Le président syrien, Bachar al-Assad (g), et son homologue russe, Vladimir Poutine, à Moscou, le 21 octobre 2015
Le président syrien, Bachar al-Assad (g), et son homologue russe, Vladimir Poutine, à Moscou, le 21 octobre 2015 — ALEXEY DRUZHININ RIA NOVOSTI

INTERVIEW

Visite d'al-Assad à Moscou: «Poutine veut monter un nouvel ordre concurrent»

Le président russe a affiché son soutien à son homologue syrien...

Elle a surpris tout le monde. Le président syrien Bachar al-Assad a effectué une visite surprise à Moscou, sa première sortie officielle de son pays depuis le début de la guerre civile, pour remercier l’allié russe de son engagement militaire auprès de ses troupes face aux rebelles. Michel Eltchaninoff, philosophe et auteur de Dans la tête de Vladimir Poutine (Ed. Actes Sud), revient pour 20 Minutes sur les raisons du soutien du président russe à Bachar al-Assad.

Pourquoi Valdimir Poutine apporte-t-il un soutien indéfectible à Bachar al-Assad ?

Poutine a cette idée que l’on ne renverse pas un dictateur. Dans son discours lors de l’assemblée générale Nations Unies, il a assimilé les révolutions arabes à des manipulations des services secrets occidentaux, à des attaques de l’Occident à l’encontre de régimes politiques stables.

Par ailleurs, la Syrie est un allié historique de la Russie. Cette alliance est aussi un atout précieux pour Vladimir Poutine puisqu’il y gagne un accès à la Méditerranée, avec la base militaire russe à Tartous.

L’implication de Poutine dans le dossier syrien lui permet aussi de revenir sur la scène internationale…

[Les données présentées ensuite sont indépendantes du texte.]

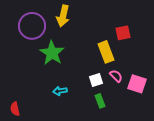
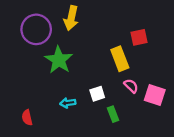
white square: (96, 80) -> (97, 94), moved
red semicircle: (15, 109) -> (27, 118), moved

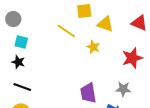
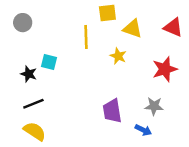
yellow line: (66, 31) -> (86, 37), turned 54
cyan square: (21, 42) -> (49, 62), moved
black line: (22, 87) -> (33, 104), turned -42

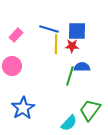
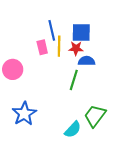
blue line: (49, 29) -> (52, 30), turned 60
pink rectangle: (16, 35) -> (42, 47), moved, turned -56
blue semicircle: (82, 67) -> (86, 61), moved

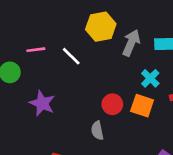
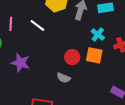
pink line: (36, 50) -> (11, 24), turned -72
gray semicircle: (97, 131) -> (64, 78), turned -48

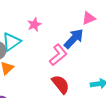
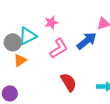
pink L-shape: (58, 55) -> (59, 48), moved

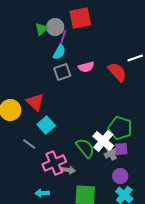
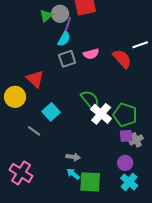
red triangle: (35, 102) -> (35, 79), moved
white cross: (103, 141) -> (101, 114), moved
green semicircle: (85, 148) -> (90, 100), moved
gray cross: (111, 153) -> (136, 140), moved
pink cross: (54, 163) -> (21, 173), moved, turned -35
cyan arrow: (42, 193) -> (73, 174), moved, turned 40

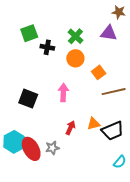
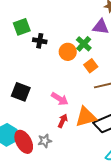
green cross: (75, 36) -> (84, 44), moved
pink arrow: (63, 93) -> (60, 99), moved, turned 120
orange triangle: (94, 124) -> (86, 117), size x1.6

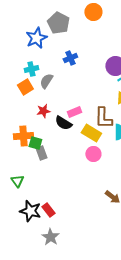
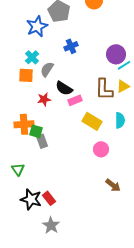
cyan cross: (31, 69) -> (32, 57), turned -32
orange square: (25, 87) -> (26, 75), turned 35
brown L-shape: (103, 118) -> (104, 89), moved
black semicircle: (63, 123) -> (64, 88), moved
pink circle: (93, 154) -> (101, 149), moved

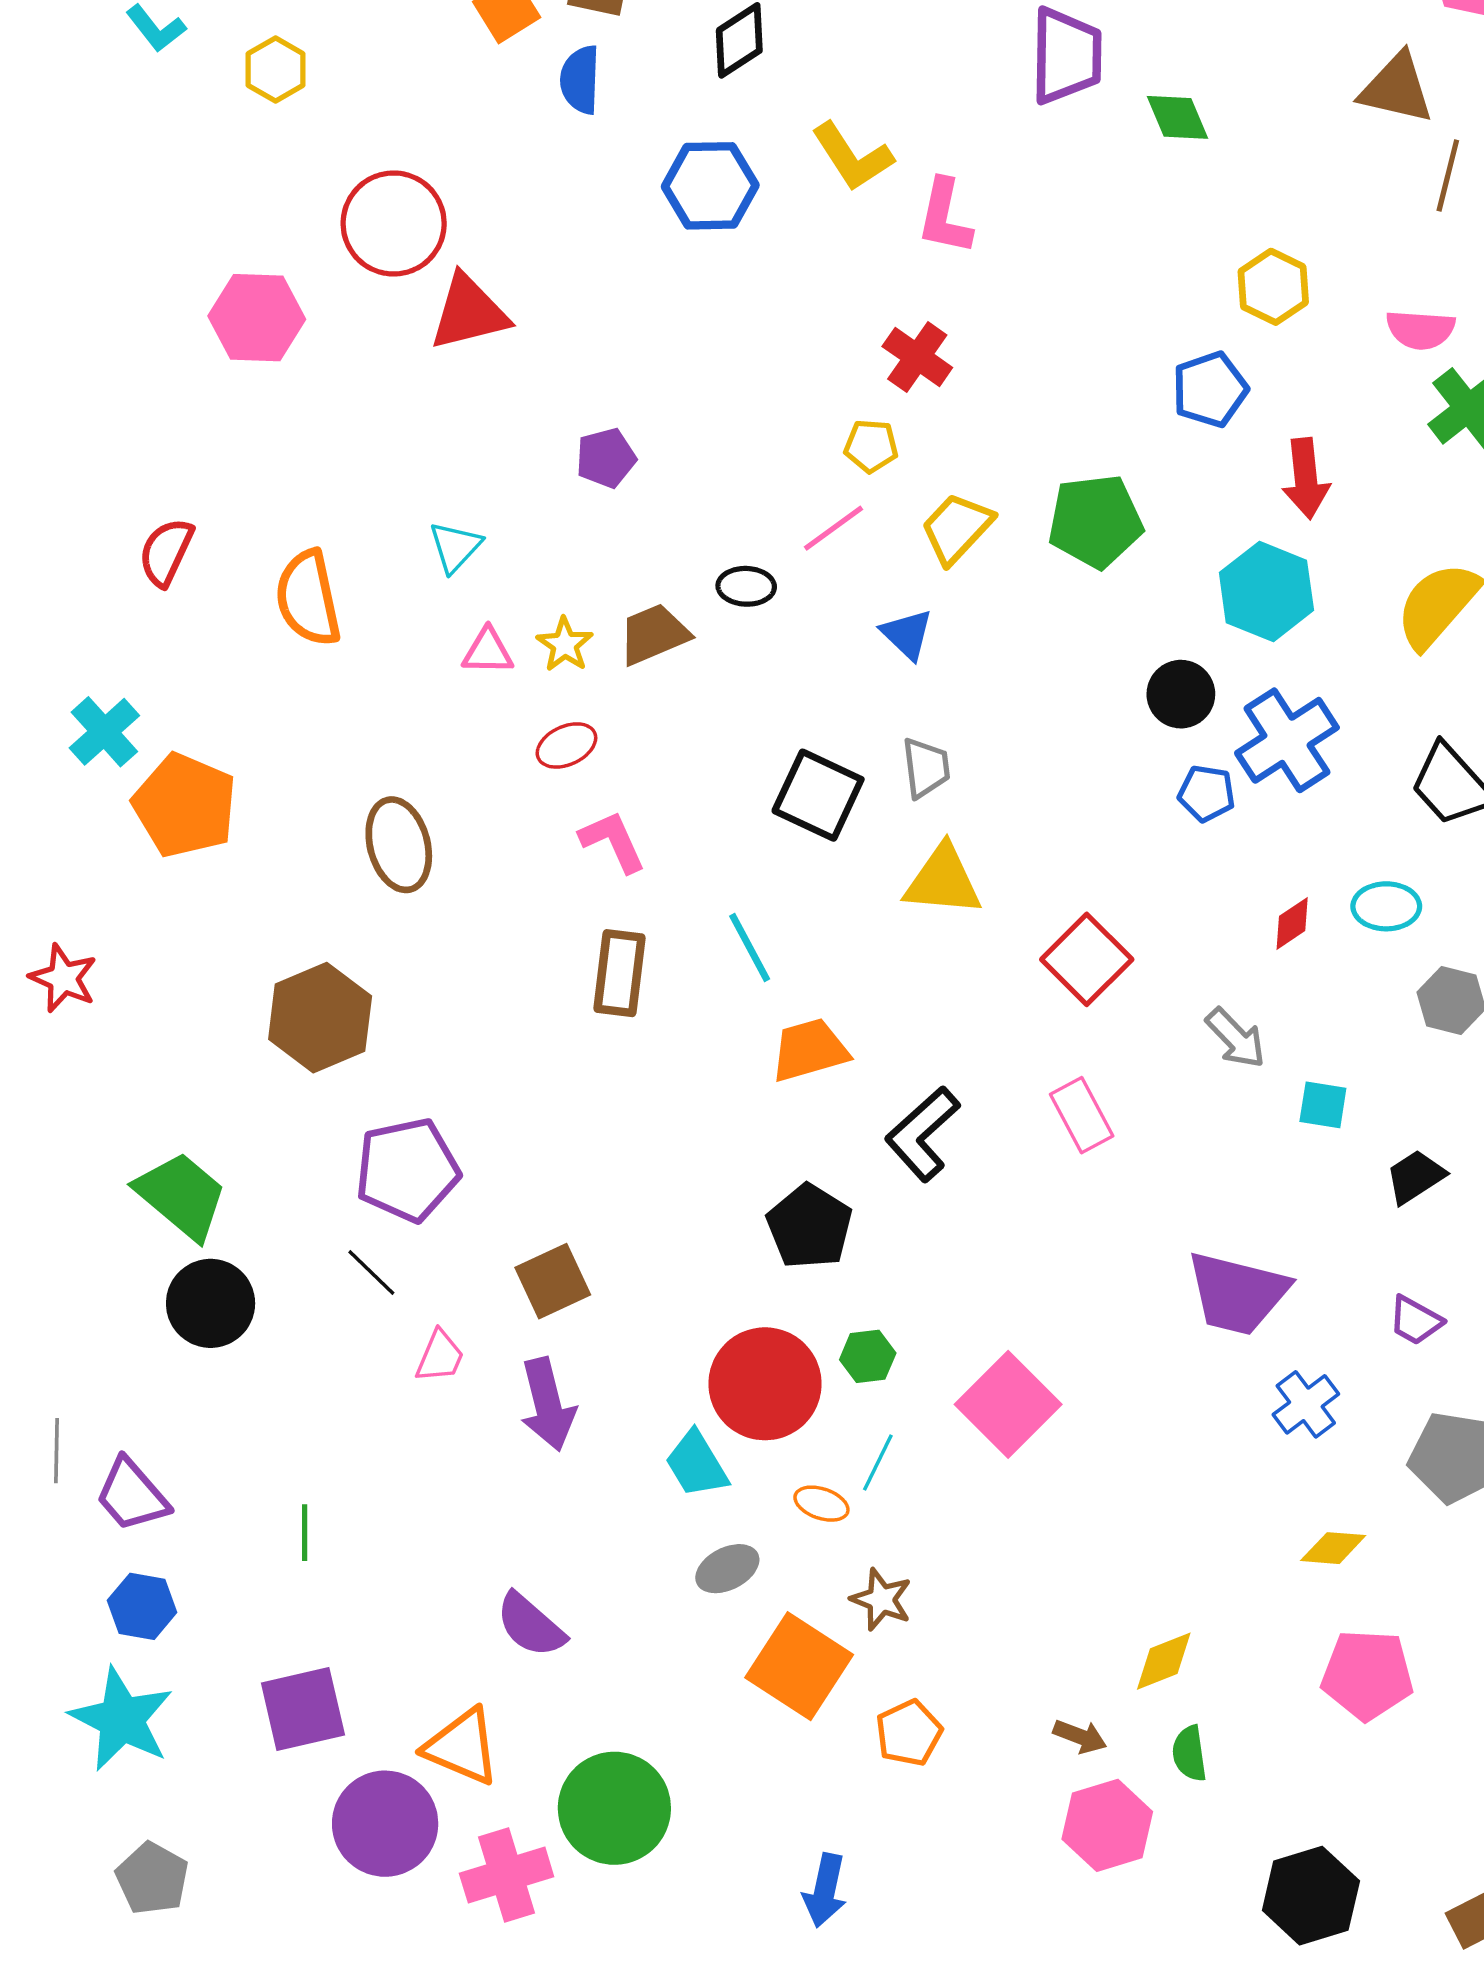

La crise en Ukraine a privé la Russie de G8. Avec le dossier syrien, Poutine rachète son ticket pour le devant de la scène internationale. La Russie veut démontrer sa capacité d’intervention unilatérale.

Poutine veut montrer au monde qu’il mène la politique qu’il veut, quand il le veut. Il a dans l’idée d’instaurer un nouvel ordre concurrent, que l’on pourrait appeler l’axe des non-alignés et qui rassemblerait l’Iran, la Russie, la Syrie et tous les pays qui seraient "déçus" par l’Occident. En atteste l’Union eurasiatique qu’il a créée, sorte de concurrente de l’Union européenne. En recevant al-Assad, il se pose en concurrent des Etats-Unis. Il poursuit là sa logique de confrontation.

Vladimir Poutine peut-il jouer un rôle déterminant dans la résolution du conflit syrien ?

La coalition internationale s’est entendue pour ne pas envisager de solution au conflit qui incluerait le maintien d’al-Assad au pouvoir. Or, c’est exactement ce que prône le président russe. Il a choisi son camp et enfonce le clou avec cette rencontre à Moscou entre lui et al-Assad.

Poutine est comme un éléphant dans un magasin de porcelaine : aujourd’hui, on se retrouve avec deux coalitions sur le terrain, dont une qui est acquise à la cause d’al-Assad. Poutine complique les choses plus qu’il ne les simplifie. Il contribue à faire que la situation en Syrie est aujourd’hui encore plus conflictuelle. Et plus dangereuse, tant sur le plan politique que militaire.